(Machine-readable electronics designs)
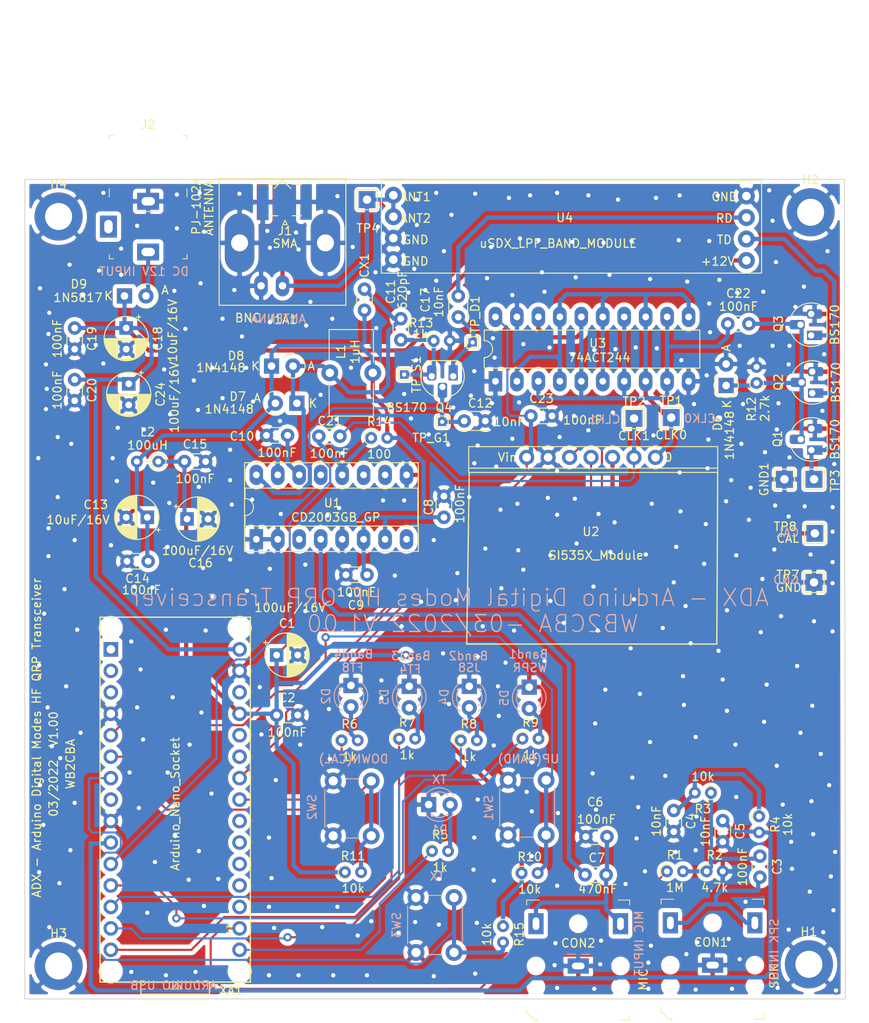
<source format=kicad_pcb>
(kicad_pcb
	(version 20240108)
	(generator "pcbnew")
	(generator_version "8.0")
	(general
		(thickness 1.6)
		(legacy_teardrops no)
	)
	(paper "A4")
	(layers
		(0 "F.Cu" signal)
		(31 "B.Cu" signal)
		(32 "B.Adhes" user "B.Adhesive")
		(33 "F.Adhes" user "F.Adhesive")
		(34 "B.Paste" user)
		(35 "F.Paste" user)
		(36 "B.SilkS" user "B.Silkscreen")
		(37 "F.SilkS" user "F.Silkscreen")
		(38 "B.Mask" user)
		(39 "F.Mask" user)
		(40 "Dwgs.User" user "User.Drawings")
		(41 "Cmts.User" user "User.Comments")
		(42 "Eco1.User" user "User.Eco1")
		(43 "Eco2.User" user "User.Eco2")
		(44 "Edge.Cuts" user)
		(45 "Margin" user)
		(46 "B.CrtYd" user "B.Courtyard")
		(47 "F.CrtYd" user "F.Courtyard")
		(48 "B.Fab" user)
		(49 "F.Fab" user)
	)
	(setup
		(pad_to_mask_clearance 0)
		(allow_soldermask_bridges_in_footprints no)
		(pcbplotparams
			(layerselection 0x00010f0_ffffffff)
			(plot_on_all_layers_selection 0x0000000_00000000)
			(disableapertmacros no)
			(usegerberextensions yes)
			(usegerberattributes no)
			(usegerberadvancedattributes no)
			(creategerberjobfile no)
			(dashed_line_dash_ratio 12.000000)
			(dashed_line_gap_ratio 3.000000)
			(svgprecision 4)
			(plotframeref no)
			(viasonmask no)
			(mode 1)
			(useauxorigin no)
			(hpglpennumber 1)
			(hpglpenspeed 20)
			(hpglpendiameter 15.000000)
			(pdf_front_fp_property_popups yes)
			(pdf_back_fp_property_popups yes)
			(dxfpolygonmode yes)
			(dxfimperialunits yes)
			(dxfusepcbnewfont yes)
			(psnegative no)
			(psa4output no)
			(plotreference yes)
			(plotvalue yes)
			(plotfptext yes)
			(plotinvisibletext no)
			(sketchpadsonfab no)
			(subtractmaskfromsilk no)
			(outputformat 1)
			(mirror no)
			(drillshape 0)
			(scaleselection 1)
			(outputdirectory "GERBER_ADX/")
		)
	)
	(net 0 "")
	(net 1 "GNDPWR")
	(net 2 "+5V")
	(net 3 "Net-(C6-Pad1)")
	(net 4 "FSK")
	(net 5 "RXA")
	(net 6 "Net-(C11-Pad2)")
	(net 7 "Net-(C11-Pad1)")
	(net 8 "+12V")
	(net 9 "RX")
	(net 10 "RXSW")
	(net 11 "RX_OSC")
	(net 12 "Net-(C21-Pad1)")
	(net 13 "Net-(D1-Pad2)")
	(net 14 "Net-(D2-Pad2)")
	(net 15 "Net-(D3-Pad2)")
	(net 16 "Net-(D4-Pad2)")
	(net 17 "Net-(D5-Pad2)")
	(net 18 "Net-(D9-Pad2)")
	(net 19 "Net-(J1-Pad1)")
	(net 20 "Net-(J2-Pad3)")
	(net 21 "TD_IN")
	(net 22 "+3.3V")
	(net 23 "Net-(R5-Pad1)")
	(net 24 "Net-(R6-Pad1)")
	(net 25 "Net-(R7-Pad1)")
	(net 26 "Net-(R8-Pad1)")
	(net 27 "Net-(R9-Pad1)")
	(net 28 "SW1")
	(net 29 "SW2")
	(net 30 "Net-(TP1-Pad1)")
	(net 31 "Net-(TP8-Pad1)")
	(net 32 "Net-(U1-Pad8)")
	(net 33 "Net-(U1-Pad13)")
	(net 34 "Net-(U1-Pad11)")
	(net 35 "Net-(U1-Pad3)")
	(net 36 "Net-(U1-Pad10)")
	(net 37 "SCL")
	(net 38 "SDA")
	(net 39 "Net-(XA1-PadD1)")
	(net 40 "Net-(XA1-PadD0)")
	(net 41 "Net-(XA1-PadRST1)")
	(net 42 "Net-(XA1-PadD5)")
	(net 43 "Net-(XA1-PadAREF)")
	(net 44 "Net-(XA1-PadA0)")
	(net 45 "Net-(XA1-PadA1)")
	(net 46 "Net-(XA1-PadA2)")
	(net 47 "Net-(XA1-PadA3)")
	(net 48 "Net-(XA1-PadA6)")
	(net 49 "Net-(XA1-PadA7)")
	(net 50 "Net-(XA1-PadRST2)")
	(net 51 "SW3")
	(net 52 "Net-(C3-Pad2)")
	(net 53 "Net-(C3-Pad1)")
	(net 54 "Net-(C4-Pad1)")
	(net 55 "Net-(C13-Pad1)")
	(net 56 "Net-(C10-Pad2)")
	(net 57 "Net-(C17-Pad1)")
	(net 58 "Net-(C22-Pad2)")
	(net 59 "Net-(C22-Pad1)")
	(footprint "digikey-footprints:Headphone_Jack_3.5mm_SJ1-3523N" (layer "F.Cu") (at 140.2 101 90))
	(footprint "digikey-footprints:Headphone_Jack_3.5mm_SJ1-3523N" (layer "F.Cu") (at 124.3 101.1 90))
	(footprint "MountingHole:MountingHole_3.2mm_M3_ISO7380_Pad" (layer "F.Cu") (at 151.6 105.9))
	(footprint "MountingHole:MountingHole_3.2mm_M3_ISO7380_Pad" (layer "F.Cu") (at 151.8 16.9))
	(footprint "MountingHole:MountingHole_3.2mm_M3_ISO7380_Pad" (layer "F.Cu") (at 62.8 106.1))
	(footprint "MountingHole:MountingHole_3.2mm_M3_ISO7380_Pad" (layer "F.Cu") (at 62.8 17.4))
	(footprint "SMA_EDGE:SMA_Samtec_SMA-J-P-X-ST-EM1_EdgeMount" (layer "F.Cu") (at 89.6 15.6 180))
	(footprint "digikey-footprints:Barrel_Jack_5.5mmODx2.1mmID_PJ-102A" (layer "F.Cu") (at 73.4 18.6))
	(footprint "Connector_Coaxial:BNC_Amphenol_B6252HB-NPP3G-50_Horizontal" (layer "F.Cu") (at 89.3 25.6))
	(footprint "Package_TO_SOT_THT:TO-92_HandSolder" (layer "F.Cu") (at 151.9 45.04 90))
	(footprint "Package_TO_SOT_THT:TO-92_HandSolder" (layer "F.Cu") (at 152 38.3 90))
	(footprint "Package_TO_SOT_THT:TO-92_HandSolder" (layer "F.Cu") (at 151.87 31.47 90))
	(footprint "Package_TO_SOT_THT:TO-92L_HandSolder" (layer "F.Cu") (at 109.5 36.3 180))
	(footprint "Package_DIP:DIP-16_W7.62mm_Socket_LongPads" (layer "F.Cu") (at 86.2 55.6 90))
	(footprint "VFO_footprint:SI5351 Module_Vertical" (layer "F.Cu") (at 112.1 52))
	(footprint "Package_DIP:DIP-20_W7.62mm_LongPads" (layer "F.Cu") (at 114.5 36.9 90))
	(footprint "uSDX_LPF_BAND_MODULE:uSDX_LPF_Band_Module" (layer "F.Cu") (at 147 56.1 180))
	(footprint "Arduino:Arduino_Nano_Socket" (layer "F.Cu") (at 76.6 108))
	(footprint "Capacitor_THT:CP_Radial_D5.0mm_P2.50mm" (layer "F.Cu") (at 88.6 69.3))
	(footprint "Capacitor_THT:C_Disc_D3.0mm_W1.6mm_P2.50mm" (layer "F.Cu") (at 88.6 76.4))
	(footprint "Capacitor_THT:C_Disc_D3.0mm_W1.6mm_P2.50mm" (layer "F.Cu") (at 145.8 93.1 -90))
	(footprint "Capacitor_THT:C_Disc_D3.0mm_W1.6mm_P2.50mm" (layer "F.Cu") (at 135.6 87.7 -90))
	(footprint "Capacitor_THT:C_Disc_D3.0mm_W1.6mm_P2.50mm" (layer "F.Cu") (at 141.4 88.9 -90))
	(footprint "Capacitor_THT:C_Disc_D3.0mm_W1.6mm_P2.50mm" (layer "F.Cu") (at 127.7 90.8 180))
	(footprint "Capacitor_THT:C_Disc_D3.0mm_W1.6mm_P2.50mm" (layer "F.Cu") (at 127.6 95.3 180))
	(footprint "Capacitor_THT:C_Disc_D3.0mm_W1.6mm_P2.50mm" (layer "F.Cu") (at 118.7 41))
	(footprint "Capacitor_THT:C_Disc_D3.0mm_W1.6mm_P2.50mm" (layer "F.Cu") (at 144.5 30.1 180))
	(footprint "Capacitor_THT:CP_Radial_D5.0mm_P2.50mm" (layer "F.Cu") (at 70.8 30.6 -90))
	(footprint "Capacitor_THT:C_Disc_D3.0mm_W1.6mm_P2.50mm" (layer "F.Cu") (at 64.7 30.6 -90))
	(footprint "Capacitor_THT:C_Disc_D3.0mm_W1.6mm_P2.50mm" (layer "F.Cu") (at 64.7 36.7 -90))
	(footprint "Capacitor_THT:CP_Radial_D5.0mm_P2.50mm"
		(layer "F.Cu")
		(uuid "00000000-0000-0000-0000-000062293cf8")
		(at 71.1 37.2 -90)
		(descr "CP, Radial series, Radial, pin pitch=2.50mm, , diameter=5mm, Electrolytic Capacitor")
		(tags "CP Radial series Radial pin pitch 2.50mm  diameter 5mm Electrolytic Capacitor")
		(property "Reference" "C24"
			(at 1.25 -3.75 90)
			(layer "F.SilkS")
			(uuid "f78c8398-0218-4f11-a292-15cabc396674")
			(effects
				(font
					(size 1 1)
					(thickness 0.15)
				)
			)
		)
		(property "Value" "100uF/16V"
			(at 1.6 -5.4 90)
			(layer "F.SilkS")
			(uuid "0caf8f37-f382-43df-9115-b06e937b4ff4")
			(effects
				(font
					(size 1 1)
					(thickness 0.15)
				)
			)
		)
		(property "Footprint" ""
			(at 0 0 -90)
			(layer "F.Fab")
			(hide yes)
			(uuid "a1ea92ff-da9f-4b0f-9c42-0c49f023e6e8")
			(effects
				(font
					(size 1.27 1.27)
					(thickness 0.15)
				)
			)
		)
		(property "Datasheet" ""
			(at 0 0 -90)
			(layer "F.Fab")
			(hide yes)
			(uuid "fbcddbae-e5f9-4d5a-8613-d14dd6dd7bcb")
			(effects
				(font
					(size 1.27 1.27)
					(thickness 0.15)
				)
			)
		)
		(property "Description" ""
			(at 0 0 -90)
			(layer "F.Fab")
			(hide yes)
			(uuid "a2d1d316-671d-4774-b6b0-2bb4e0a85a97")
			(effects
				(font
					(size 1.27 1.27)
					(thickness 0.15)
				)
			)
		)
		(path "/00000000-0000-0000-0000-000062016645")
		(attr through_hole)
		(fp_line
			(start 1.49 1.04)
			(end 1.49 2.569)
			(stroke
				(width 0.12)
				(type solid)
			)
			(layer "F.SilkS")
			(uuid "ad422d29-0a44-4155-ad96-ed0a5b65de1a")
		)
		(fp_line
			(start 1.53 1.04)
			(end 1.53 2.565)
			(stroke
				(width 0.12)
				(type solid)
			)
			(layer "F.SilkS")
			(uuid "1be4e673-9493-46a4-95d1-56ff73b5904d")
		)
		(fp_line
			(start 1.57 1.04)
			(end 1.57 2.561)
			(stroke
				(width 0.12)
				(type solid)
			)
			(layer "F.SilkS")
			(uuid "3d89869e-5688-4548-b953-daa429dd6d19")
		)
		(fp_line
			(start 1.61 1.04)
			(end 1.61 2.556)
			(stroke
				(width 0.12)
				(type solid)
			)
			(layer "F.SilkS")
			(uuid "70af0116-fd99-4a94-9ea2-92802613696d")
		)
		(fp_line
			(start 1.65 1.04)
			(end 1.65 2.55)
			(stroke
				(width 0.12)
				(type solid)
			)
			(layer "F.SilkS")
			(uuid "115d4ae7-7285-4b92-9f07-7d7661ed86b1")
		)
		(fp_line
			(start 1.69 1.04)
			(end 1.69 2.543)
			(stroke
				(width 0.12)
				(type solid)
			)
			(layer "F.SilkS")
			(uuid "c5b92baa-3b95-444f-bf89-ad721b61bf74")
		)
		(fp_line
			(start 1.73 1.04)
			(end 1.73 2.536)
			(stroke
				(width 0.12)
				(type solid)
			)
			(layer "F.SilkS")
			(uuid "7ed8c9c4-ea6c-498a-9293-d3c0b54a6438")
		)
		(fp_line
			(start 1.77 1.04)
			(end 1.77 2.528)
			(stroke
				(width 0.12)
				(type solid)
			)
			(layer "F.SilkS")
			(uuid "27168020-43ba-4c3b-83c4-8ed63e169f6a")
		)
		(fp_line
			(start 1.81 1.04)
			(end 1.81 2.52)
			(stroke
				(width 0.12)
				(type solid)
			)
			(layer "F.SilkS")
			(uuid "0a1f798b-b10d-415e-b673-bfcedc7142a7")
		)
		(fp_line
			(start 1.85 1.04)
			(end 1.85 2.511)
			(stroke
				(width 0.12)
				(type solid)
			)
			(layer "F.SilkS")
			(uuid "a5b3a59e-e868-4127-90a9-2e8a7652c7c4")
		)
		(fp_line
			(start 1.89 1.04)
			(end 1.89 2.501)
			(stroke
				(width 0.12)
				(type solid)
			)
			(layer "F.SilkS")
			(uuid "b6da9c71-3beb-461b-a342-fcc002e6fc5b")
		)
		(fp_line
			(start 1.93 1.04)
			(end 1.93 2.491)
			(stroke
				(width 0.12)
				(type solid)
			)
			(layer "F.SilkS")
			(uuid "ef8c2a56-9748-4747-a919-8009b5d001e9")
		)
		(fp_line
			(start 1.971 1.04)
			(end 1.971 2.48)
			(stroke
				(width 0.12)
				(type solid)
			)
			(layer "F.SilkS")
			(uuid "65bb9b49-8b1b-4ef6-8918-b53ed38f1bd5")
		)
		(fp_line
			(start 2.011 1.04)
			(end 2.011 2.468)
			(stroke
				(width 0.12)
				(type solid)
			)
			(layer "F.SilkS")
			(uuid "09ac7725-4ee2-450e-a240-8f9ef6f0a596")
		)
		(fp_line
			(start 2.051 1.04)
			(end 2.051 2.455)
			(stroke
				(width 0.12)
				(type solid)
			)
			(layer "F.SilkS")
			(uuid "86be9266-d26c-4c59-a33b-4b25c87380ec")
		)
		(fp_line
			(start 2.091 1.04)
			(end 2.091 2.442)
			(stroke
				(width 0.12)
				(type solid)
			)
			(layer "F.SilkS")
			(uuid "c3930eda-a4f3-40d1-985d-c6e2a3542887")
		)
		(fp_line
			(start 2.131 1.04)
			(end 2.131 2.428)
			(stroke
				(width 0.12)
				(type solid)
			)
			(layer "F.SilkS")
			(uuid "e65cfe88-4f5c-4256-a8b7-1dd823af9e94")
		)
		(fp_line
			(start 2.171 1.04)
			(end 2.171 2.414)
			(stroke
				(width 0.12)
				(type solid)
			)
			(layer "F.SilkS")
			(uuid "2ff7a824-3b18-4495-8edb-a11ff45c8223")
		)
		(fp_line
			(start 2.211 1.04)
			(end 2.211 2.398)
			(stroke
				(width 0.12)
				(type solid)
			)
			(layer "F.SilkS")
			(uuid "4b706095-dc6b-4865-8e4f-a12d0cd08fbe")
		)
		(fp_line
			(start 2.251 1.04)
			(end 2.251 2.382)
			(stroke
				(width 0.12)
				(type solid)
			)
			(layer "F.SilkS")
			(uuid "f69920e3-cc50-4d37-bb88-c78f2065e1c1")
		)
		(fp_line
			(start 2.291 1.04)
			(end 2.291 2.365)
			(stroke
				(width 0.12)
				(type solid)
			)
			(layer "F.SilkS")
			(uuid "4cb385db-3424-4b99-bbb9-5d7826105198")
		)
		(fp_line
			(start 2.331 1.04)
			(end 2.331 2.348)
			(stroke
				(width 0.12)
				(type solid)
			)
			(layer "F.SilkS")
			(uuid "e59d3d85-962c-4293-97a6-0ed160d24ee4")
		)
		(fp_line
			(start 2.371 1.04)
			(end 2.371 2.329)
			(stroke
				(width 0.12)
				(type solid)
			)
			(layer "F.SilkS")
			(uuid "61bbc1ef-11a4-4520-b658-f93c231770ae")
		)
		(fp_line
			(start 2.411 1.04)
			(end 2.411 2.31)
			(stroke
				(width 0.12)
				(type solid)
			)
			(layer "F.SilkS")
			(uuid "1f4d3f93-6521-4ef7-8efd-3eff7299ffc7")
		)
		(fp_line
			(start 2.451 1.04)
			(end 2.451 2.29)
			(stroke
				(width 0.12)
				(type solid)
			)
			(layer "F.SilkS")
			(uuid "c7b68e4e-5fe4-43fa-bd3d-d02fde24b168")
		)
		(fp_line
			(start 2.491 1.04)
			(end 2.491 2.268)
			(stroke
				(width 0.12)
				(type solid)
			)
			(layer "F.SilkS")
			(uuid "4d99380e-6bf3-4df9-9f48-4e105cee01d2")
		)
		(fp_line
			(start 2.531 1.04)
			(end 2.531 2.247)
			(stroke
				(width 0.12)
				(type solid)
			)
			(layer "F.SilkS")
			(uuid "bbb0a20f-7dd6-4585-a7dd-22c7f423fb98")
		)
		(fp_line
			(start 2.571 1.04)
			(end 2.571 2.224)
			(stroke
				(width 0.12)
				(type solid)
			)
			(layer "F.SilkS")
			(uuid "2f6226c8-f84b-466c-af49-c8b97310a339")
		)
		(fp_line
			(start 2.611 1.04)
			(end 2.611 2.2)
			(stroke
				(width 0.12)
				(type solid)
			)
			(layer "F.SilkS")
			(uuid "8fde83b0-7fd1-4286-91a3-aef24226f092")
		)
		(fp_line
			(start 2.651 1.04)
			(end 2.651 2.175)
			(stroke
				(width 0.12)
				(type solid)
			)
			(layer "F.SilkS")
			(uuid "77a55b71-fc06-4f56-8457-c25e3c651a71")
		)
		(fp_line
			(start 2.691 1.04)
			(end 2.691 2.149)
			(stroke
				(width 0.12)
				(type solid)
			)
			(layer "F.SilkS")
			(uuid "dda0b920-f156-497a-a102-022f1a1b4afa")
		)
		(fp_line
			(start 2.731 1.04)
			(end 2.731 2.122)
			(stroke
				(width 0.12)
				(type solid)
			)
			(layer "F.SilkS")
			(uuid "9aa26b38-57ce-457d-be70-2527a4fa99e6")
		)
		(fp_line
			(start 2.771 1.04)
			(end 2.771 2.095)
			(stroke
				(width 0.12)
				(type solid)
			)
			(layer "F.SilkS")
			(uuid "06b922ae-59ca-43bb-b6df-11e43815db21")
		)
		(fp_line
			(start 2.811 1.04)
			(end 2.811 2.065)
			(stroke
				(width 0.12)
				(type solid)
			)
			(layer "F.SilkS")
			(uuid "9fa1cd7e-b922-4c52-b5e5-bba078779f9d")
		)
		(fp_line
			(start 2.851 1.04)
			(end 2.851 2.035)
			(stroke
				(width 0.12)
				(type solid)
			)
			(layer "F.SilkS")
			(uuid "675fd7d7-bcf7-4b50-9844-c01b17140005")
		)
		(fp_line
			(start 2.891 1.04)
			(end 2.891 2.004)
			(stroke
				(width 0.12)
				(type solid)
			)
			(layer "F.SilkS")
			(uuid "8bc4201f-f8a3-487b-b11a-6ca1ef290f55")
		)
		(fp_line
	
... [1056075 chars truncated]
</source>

• [EXERCISE PROMPT] Would you please work out how many lines of the data hold "Adhes"? Reply with the number alone.

• [EXERCISE OUTPUT] 2